__Work instruction__
Every line of the records must be repeated exactly; pictures stay out.

(Beginning of Extracted material)

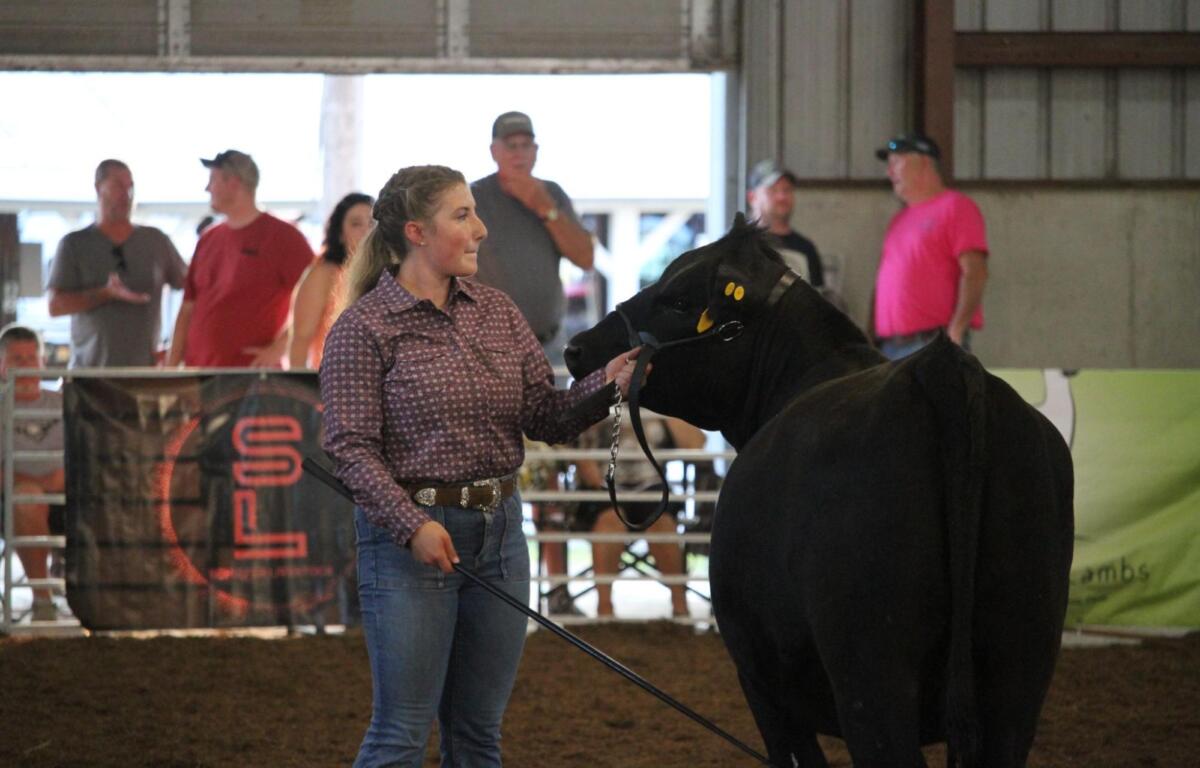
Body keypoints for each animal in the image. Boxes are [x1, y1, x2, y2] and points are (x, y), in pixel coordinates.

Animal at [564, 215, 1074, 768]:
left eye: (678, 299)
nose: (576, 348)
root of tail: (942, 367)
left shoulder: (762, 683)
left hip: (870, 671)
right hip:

(End of Extracted material)

__Exercise answer__
Body keypoints for each animal in the image. Boxes are [x1, y1, x2, y2] and points are (x, y), in pixel coordinates.

Animal at [564, 215, 1074, 768]:
left eye: (678, 299)
nose: (576, 348)
root of tail: (942, 367)
left shoulder: (762, 683)
left hip: (870, 671)
right hip:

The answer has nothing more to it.